Luciana Audiffred
El aire está cargado de desconfianza.
En un país donde siete de cada diez personas miran con recelo al Poder Judicial, la elección de jueces se ha convertido en un espectáculo que oscila entre la esperanza y el desencanto.
Pero entre tanto ruido, una voz se levanta con claridad: la de Irán Vázquez Hernández, quien no rehúye las palabras ni las verdades incómodas.
Con esa mezcla de franqueza y cansancio que da la lucha diaria, lanza la advertencia sin rodeos:
«El mal está hecho, pero no todo está perdido. Ahora toca contrarrestar».
Y contrarrestar, para él, significa no quedarse con los brazos cruzados.
Significa poner el cuerpo, la palabra, la historia y la convicción al servicio de un proceso que, si no se transforma, seguirá excluyendo a quienes más necesitan justicia.
Desde su experiencia, Vázquez ha visto cómo los rumores corren como sombras largas.
Ha sentido de cerca lo que implica que la política meta las manos en un proceso que debería ser imparcial.
Sabe -porque lo ha vivido- que los intereses de unos cuantos muchas veces pesan más que el derecho de todos.
Por eso no le sorprende que muchas personas hayan decidido no salir a votar, convencidas de que nada cambiará.
Pero ahí, insiste, está el error. Porque si algo puede torcer el rumbo de esta historia es, precisamente, la voz de la ciudadanía.
“No votar es dejar que otros decidan por nosotros, es renunciar al poder que tenemos para exigir justicia” , afirma, con la firmeza de quien ha recorrido comunidades donde ni siquiera la información básica llega, donde el proceso electoral judicial se presenta como una maquinaria ajena, incomprensible, hostil.
Vázquez conoce bien la desigualdad con la que se juega esta partida.

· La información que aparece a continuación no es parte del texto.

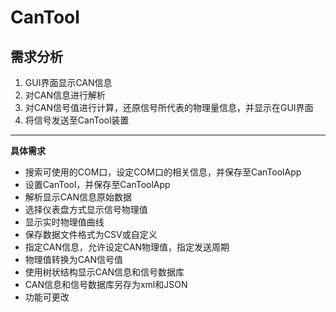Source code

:# CanTool

## 需求分析


1. GUI界面显示CAN信息
2. 对CAN信息进行解析
3. 对CAN信号值进行计算，还原信号所代表的物理量信息，并显示在GUI界面
4. 将信号发送至CanTool装置

---

**具体需求**

- 搜索可使用的COM口，设定COM口的相关信息，并保存至CanToolApp
- 设置CanTool，并保存至CanToolApp 
- 解析显示CAN信息原始数据
- 选择仪表盘方式显示信号物理值
- 显示实时物理值曲线
- 保存数据文件格式为CSV或自定义
- 指定CAN信息，允许设定CAN物理值，指定发送周期
- 物理值转换为CAN信号值
- 使用树状结构显示CAN信息和信号数据库
- CAN信息和信号数据库另存为xml和JSON
- 功能可更改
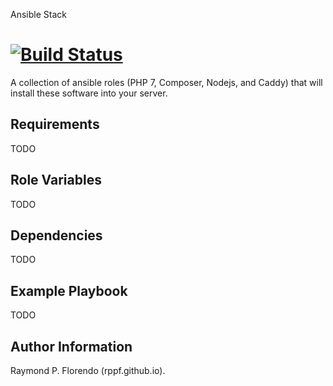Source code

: Ansible Stack

[![Build Status](https://travis-ci.org/rppf/ansible-stack.svg?branch=master)](https://travis-ci.org/rppf/ansible-stack)
=========

A collection of ansible roles (PHP 7, Composer, Nodejs, and Caddy) that will install these software into your server. 

Requirements
------------

TODO

Role Variables
--------------

TODO

Dependencies
------------

TODO

Example Playbook
----------------

TODO

Author Information
------------------

Raymond P. Florendo (rppf.github.io).
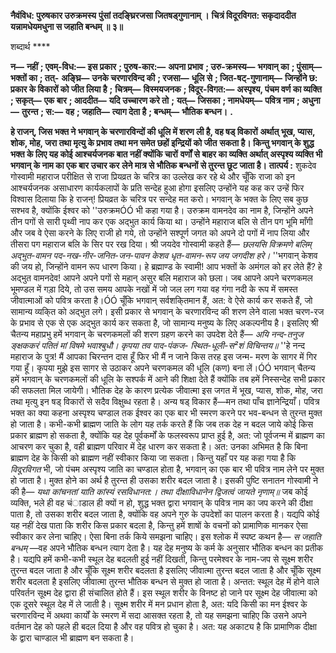 **नैवंविध: पुरुषकार उरुक्रमस्य** **पुंसां तदङ्घ्रिरजसा जितषड्गुणानाम् ।** **चित्रं विदूरविगत: सकृदाददीत** **यन्नामधेयमधुना स जहाति बन्धम् ॥ ३॥** 

शब्दार्थ **** 

**न—** **नहीं** **; एवम्-विध:—** **इस प्रकार** **; पुरुष-कार:—** **अपना प्रभाव** **; उरु-क्रमस्य—** **भगवान् का** **; पुंसाम्—** **भक्तों का** **; तत्-** **अङ्घ्रि—** **उनके चरणारविन्द की** **; रजसा—** **धूलि से** **; जित-षट्-गुणानाम्—** **जिन्होंने छ: प्रकार के विकारों को जीत लिया है** **;** **चित्रम्—** **विस्मयजनक** **; विदूर-विगत:—** **अस्पृश्य, पंचम वर्ण का व्यक्ति** **; सकृत्—** **एक बार** **; आददीत—** **यदि उच्चारण करे तो** **;** **यत्—** **जिसका** **; नामधेयम्—** **पवित्र नाम** **; अधुना—** **तुरन्त** **; स:—** **वह** **; जहाति—** **त्याग देता है** **; बन्धम्—** **भौतिक बन्धन।** **.** 

**हे राजन्, जिस भक्त ने भगवान् के चरणारविन्दों की धूलि में शरण ली है, वह षड् विकारों** **अर्थात् भूख, प्यास, शोक, मोह, जरा तथा मृत्यु के प्रभाव तथा मन समेत छहों इन्द्रियों को जीत** **सकता है। किन्तु भगवान् के शुद्ध भक्त के लिए यह कोई आश्चर्यजनक बात नहीं क्योंकि चारों** **वर्णों से बाहर का व्यक्ति अर्थात् अस्पृश्य व्यक्ति भी भगवान् के नाम का एक बार उचार कर** **लेने मात्र से भौतिक बन्धनों से तुरन्त छूट जाता है।** **तात्पर्य :** शुकदेव गोस्वामी महाराज परीक्षित से राजा प्रियव्रत के चरित्र का उल्लेख कर रहे थे और चूँकि राजा को इन आश्चर्यजनक असाधारण कार्यकलापों के प्रति सन्देह हुआ होगा इसलिए उन्होंने यह कह कर उन्हें फिर विश्वास दिलाया कि हे राजन्! प्रियव्रत के चरित्र पर सन्देह मत करो। भगवान् के भक्त के लिए सब कुछ सश्भव है, क्योंकि ईश्वर को ''उरुक्रमÓÓ भी कहा गया है। उरुक्रम वामनदेव का नाम है, जिन्होंने अपने तीन पगों से सारी पृथ्वी नाप कर एक अद्भुत कार्य किया था। उन्होंने महाराज बलि से तीन पग भूमि माँगी और जब वे ऐसा करने के लिए राजी हो गये, तो उन्होंने सश्पूर्ण जगत को अपने दो पगों में नाप लिया और तीसरा पग महाराज बलि के सिर पर रख दिया। श्री जयदेव गोस्वामी कहते हैं— *छलयसि विक्रमणे बलिम् अद्भुत-वामन* *पद-नख-नीर-जनित-जन-पावन* *केशव धृत-वामन-रूप जय जगदीश हरे।* ''भगवान् केशव की जय हो, जिन्होंने वामन रूप धारण किया। हे ब्रह्माण्ड के स्वामी! आप भक्तों के अमंगल को हर लेते हैं? हे अद्भुत वामनदेव! आपने अपने पगों से महान् असुर बलि महाराज को छला। जब आपने अपने चरणकमल भूमण्डल में गड़ा दिये, तो उस समय आपके नखों में जो जल लग गया वह गंगा नदी के रूप में समस्त जीवात्माओं को पवित्र करता है।ÓÓ चूँकि भगवान् सर्वशकि्तमान हैं, अत: वे ऐसे कार्य कर सकते हैं, जो सामान्य व्यकि्त को अद्भुत लगे। इसी प्रकार से भगवान् के चरणारविन्द की शरण लेने वाला भक्त चरण-रज के प्रभाव से एक से एक अद्भुत कार्य कर सकता है, जो सामान्य मनुष्य के लिए अकल्पनीय है। इसलिए श्री चैतन्य महाप्रभु हमें भगवान् के चरणकमलों की शरण ग्रहण करने का उपदेश देते हैं— *अयि नन्द-तनुज ङ्क्षककरं* *पतितं मां विषमे भवाश्बुधौ।* *कृपया तव पाद-पंकज-* *स्थित-धूली-स²शं विचिन्तय॥* ''हे नन्द महाराज के पुत्र! मैं आपका चिरन्तन दास हूँ फिर भी मैं न जाने किस तरह इस जन्म- मरण के सागर में गिर गया हूँ। कृपया मुझे इस सागर से उठाकर अपने चरणकमल की धूलि (कण) बना लें।ÓÓ भगवान् चैतन्य हमें भगवान् के चरणकमलों की धूलि के सश्पर्क में आने की शिक्षा देते हैं क्योंकि तब हमें निस्सन्देह सभी प्रकार की सफलता मिल जायेगी। भौतिक देह के कारण प्रत्येक जीवात्मा इस जगत में भूख, प्यास, शोक, मोह, जरा तथा मृत्यु इन षड् विकारों से सदैव विक्षुब्ध रहता है। अन्य षड् विकार हैं—मन तथा पाँच ज्ञानेन्द्रियाँ। पवित्र भक्त का क्या कहना अस्पृश्य चण्डाल तक ईश्वर का एक बार भी स्मरण करने पर भव-बन्धन से तुरन्त मुक्त हो जाता है। कभी-कभी ब्राह्मण जाति के लोग यह तर्क करते हैं कि जब तक देह न बदल जाये कोई किस प्रकार ब्राह्मण हो सकता है, क्योंकि यह देह पूर्वकर्मों के फलस्वरूप प्राप्त हुई है, अत: जो पूर्वजन्म में ब्राह्मण का आचरण कर चुका है, वही ब्राह्मण परिवार में देह धारण कर सकता है। अत: उनका अभिमत है कि बिना ब्राह्मण देह के किसी को ब्राह्मण नहीं स्वीकार किया जा सकता। किन्तु यहाँ पर यह कहा गया है कि *विदूरविगत* भी, जो पंचम अस्पृश्य जाति का चण्डाल होता है, भगवान् का एक बार भी पवित्र नाम लेने पर मुक्त हो जाता है। मुक्त होने का अर्थ है तुरन्त ही उसका शरीर बदल जाता है। इसकी पुष्टि सनातन गोस्वामी ने की है— *यथा कांचनतां याति कांस्यं रसविधानत:।* *तथा दीक्षाविधानेन द्विजत्वं जायते नृणाम्॥* जब कोई व्यक्ति, भले ही वह चंाडाल ही क्यों न हो, शुद्ध भक्त द्वारा भगवान् के पवित्र नाम का जप करने की दीक्षा पाता है, तो उसका शरीर बदल जाता है, क्योंकि वह अपने गुरु के उपदेशों का पालन करता है। यद्यपि कोई यह नहीं देख पाता कि शरीर किस प्रकार बदला है, किन्तु हमें शाषों के वचनों को प्रामाणिक मानकर ऐसा स्वीकार कर लेना चाहिए। ऐसा बिना तर्क किये समझना चाहिए। इस श्लोक में स्पष्ट कथन है— *स जहाति बन्धम्* —वह अपने भौतिक बन्धन त्याग देता है। यह देह मनुष्य के कर्म के अनुसार भौतिक बन्धन का प्रतीक है। यद्यपि हमें कभी-कभी स्थूल देह बदलती हुई नहीं दिखती, किन्तु परमेश्वर के नाम-जप से सूक्ष्म शरीर तुरन्त बदल जाता है और चूँकि सूक्ष्म शरीर बदलता है इसलिए जीवात्मा तुरन्त बदल जाता है और चूँकि सूक्ष्म शरीर बदलता है इसलिए जीवात्मा तुरन्त भौतिक बन्धन से मुक्त हो जाता है। अन्तत: स्थूल देह में होने वाले परिवर्तन सूक्ष्म देह द्वारा ही संचालित होते हैं। इस स्थूल शरीर के विनष्ट हो जाने पर सूक्ष्म देह जीवात्मा को एक दूसरे स्थूल देह में ले जाती है। सूक्ष्म शरीर में मन प्रधान होता है, अत: यदि किसी का मन ईश्वर के चरणारविन्द में अथवा कार्यों के स्मरण में सदा आसक्त रहता है, तो यह समझना चाहिए कि उसने अपने वर्तमान देह को पहले ही बदल दिया है और वह पवित्र हो चुका है। अत: यह अकाट्य है कि प्रामाणिक दीक्षा के द्वारा चाण्डाल भी ब्राह्मण बन सकता है।  
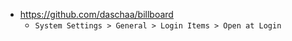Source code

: - https://github.com/daschaa/billboard
  - `System Settings > General > Login Items > Open at Login`
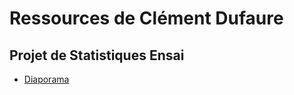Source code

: # Ressources de Clément Dufaure

## Projet de Statistiques Ensai

- <a href="https://clement-dufaure.github.io/projet-ensai">Diaporama</a>
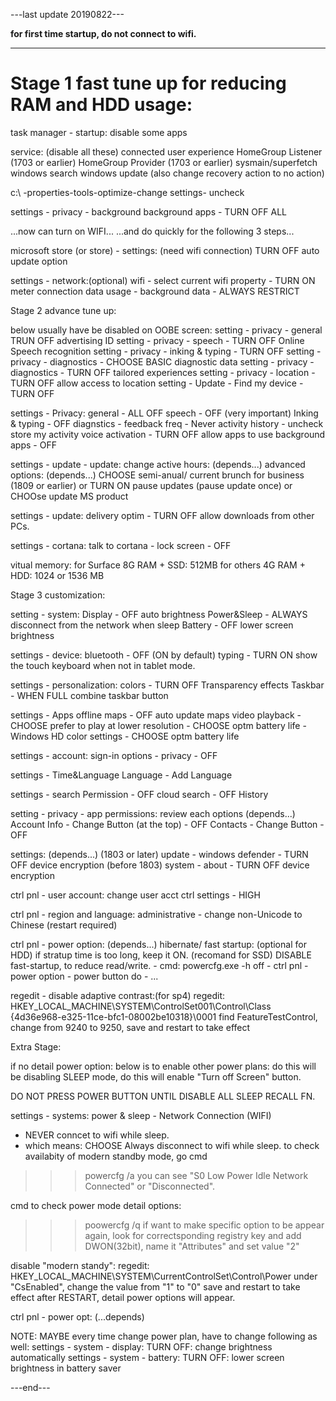 
---last update 20190822---
<br>
<p><b>for first time startup, do not connect to wifi.</b></p>
<hr>
<h1>
Stage 1
fast tune up for reducing RAM and HDD usage:
</h1>
task manager - startup:
  disable some apps

service: (disable all these)
  connected user experience
  HomeGroup Listener (1703 or earlier) 
  HomeGroup Provider (1703 or earlier)
  sysmain/superfetch
  windows search
  windows update (also change recovery action to no action)

c:\ 
  -properties-tools-optimize-change settings- uncheck

settings - privacy - background
  background apps - TURN OFF ALL

...now can turn on WIFI...
...and do quickly for the following 3 steps...

microsoft store (or store) - settings: (need wifi connection)
  TURN OFF auto update option

settings - network:(optional)
  wifi - select current wifi property - TURN ON meter connection
  data usage - background data - ALWAYS RESTRICT



Stage 2
advance tune up:

below usually have be disabled on OOBE screen:
 setting - privacy - general TRUN OFF advertising ID
 setting - privacy - speech - TURN OFF Online Speech recognition 
 setting - privacy - inking & typing - TURN OFF 
 setting - privacy - diagnostics - CHOOSE BASIC diagnostic data
 setting - privacy - diagnostics - TURN OFF tailored experiences
 setting - privacy - location - TURN OFF allow access to location
 setting - Update - Find my device - TURN OFF


settings - Privacy:
  general - ALL OFF
  speech - OFF (very important)
  Inking & typing - OFF
  diagnstics - feedback freq - Never
  activity history - uncheck store my activity
  voice activation - TURN OFF allow apps to use 
  background apps - OFF
  
settings - update - update:
  change active hours:
	(depends...)
  advanced options: 
	(depends...)
	CHOOSE semi-anual/ current brunch for business (1809 or earlier)
	or TURN ON pause updates (pause update once)
	or CHOOse update MS product

settings - update:
  delivery optim - TURN OFF allow downloads from other PCs.

settings - cortana:
  talk to cortana - lock screen - OFF

vitual memory:
  for Surface 8G RAM + SSD: 512MB
  for others 4G RAM + HDD: 1024 or 1536 MB



Stage 3
customization:

setting - system:
  Display 	- OFF auto brightness
  Power&Sleep 	- ALWAYS disconnect from the network when sleep
  Battery 	- OFF lower screen brightness 

settings - device:
  bluetooth 	- OFF (ON by default)
  typing 	- TURN ON show the touch keyboard when not in tablet mode.

settings - personalization:
  colors - TURN OFF Transparency effects
  Taskbar - WHEN FULL combine taskbar button

settings - Apps
  offline maps - OFF auto update maps
  video playback - CHOOSE prefer to play at lower resolution
  		 - CHOOSE optm battery life
  		 - Windows HD color settings - CHOOSE optm battery life
  
settings - account:
  sign-in options - privacy - OFF

settings - Time&Language
  Language - Add Language

settings - search
  Permission - OFF cloud search
             - OFF History

setting - privacy - app permissions:
  review each options (depends...)  
  Account Info - Change Button (at the top) - OFF
  Contacts - Change Button - OFF

settings: (depends...)
  (1803 or later)
  update - windows defender - TURN OFF device encryption
  (before 1803)
  system - about - TURN OFF device encryption
  

ctrl pnl - user account:
  change user acct ctrl settings - HIGH

ctrl pnl - region and language: 
  administrative - change non-Unicode to Chinese
  (restart required)

ctrl pnl - power option: (depends...)
  hibernate/ fast startup: 
  (optional for HDD)
    if stratup time is too long, keep it ON.
  (recomand for SSD)
    DISABLE fast-startup, to reduce read/write.
      - cmd: powercfg.exe -h off
      - ctrl pnl - power option - power button do - ...

regedit - disable adaptive contrast:(for sp4)
  regedit:
    HKEY_LOCAL_MACHINE\SYSTEM\ControlSet001\Control\Class\
    {4d36e968-e325-11ce-bfc1-08002be10318}\0001
  find FeatureTestControl, change from 9240 to 9250,
  save and restart to take effect



Extra Stage:

if no detail power option:
  below is to enable other power plans:
  do this will be disabling SLEEP mode, 
  do this will enable "Turn off Screen" button.

DO NOT
PRESS POWER BUTTON
UNTIL DISABLE
ALL SLEEP RECALL FN.

settings - systems:
  power & sleep - Network Connection (WIFI) 
  - NEVER conncet to wifi while sleep.
  - which means: CHOOSE Always disconnect to wifi while sleep.
  to check availabity of modern standby mode, go cmd
  >>> powercfg /a
  you can see "S0 Low Power Idle Network Connected" or "Disconnected".

cmd to check power mode detail options:
  >>> poowercfg /q
if want to make specific option to be appear again, look for correctsponding
registry key and add DWON(32bit), name it "Attributes" and set value "2"

disable "modern standy":
regedit:
  HKEY_LOCAL_MACHINE\SYSTEM\CurrentControlSet\Control\Power
  under "CsEnabled", change the value from "1" to "0"
  save and restart to take effect
  after RESTART, detail power options will appear. 

ctrl pnl - power opt:
  (...depends)

NOTE: MAYBE every time change power plan, have to change following as well:
settings - system - display: 
  TURN OFF: change brightness automatically
settings - system - battery:
  TURN OFF: lower screen brightness in battery saver

---end---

Ha visto cómo algunos candidatos financian sus campañas con los recursos del Estado, mientras otros muchos de ellos provenientes de comunidades indígenas apenas logran juntar lo necesario para hacerse escuchar.
En Oaxaca, tierra de voces ancestrales, las reglas no se explican y el proceso parece diseñado para dejar fuera a quienes más deberían ser representados.
Y, aun así, hay quienes se levantan.
Irán es uno de ellos.
No solo por sus méritos, sino por su compromiso con una justicia que no sea ciega, sino que vea, que entienda, que escuche.
“No es lo mismo juzgar a quien vive entre el cemento que a quien camina sobre la tierra de sus ancestros” , dice.
Y detrás de esa frase hay años de observación, de cercanía con las comunidades, de lucha por integrar contextos culturales a decisiones jurídicas que, de otro modo, reproducen la violencia.
Habla del ray , esa práctica comunitaria profundamente arraigada en ciertas regiones, muchas veces malinterpretada por quienes solo saben de códigos y jurisprudencias escritas desde lejos. Para él, juzgar no es solo aplicar la ley al pie de la letra: es comprender que detrás de cada caso hay una historia, una cultura, un modo de ver el mundo.
Pero no idealiza el cambio. Es consciente de que no basta con buenas intenciones. Hace falta acción, sí, pero también protocolos claros, peritajes que respetan las diferencias, sentencias que no repitan los mismos errores de siempre.
Y sobre todo insiste que hace falta que la ciudadanía exija más. Que no se conforme.
Que participe con la convicción de que cada boleta puede ser un paso hacia tribunales más justos.
“La justicia no llega sola”, dice. “Llega cuando sugerimos exigirla.”
Y es esa exigencia la que él encarna hoy.
En un camino lleno de obstáculos, donde las reglas cambian de un día para otro y los acuerdos se improvisan, Irán Vázquez Hernández representa a quienes no se resignan.
A quienes creen que esta elección judicial, por muy imperfecta que sea, sigue siendo una oportunidad: la de construir un sistema que no solo hable de justicia, sino que la práctica.